The concept of sanctuary arose twice. While one bishop desired more guidance on the topic, Bishop Jaime Soto of Sacramento, California, cautioned that sanctuary “will not provide what the immigrant community needs long term, and that is to be incorporated as fellow citizens, brothers and sisters of this one society. Offering a more positive vision and to continue to hold for sensible, reasonable immigration reform is just key.”
Bishop Donald J. Kettler of St. Cloud, Minnesota, encouraged helping immigrants through local ecumenical efforts.

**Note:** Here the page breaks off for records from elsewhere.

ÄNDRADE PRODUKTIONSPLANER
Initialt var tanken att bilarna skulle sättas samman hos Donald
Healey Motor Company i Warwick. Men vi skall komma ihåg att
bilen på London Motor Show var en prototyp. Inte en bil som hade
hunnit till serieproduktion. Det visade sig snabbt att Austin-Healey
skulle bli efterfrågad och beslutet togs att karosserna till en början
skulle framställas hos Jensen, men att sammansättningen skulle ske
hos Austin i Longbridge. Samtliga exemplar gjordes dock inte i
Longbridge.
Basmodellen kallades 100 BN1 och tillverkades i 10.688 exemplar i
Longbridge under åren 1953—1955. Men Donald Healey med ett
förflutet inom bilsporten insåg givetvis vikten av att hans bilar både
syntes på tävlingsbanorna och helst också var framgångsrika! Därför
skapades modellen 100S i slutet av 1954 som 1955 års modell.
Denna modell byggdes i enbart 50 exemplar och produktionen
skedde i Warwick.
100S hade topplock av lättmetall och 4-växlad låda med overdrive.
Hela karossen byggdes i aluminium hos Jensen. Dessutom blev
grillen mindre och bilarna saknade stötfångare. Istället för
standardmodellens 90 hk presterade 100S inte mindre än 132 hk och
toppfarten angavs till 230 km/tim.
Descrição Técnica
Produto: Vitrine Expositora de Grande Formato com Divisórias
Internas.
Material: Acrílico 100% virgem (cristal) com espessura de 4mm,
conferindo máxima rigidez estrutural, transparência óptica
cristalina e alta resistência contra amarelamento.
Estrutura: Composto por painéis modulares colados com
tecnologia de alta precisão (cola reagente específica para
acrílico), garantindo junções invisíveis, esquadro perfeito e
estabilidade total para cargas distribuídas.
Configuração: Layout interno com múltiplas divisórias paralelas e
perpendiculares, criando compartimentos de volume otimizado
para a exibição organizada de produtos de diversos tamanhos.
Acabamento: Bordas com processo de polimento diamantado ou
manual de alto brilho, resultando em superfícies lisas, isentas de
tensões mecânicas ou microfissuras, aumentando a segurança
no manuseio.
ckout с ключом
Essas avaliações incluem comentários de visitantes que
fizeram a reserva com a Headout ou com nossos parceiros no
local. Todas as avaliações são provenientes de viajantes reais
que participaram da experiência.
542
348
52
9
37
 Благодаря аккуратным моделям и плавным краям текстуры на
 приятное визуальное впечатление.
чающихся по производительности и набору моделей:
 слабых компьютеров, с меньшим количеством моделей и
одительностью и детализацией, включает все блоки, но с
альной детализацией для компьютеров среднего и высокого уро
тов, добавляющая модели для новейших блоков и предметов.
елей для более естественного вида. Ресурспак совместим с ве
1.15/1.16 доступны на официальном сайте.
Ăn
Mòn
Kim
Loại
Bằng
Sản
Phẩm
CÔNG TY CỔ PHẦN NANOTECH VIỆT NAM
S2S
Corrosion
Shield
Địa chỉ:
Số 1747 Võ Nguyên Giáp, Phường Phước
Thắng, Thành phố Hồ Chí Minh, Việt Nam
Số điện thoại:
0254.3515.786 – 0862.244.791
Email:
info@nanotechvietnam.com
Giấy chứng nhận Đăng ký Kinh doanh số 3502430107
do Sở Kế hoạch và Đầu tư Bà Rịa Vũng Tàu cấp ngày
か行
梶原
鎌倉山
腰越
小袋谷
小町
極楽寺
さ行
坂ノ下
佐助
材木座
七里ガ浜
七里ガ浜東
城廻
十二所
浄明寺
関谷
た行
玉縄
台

Archbishop Jerome E. Listecki of Milwaukee noted that officials in “the current administration are economic pragmatists.” Since the loss of labor in small businesses and farms would be disastrous if so many are deported, he said, that angle on immigration should be pursued with such an economic-minded administration. It would be “a wonderful way to move the issue forward,” he said.
Auxiliary Bishop Eusebio L. Elizondo of Seattle called the committee’s work prophetic.
“Not all of us are on the same page supporting immigration. But at the same time we have to be countercultural,” he said. “We all as Christians and Catholics have to be — that’s our mission, especially for the vulnerable people.”
Hoefer is a reporter for The Criterion, newspaper of the Archdiocese of Indianapolis.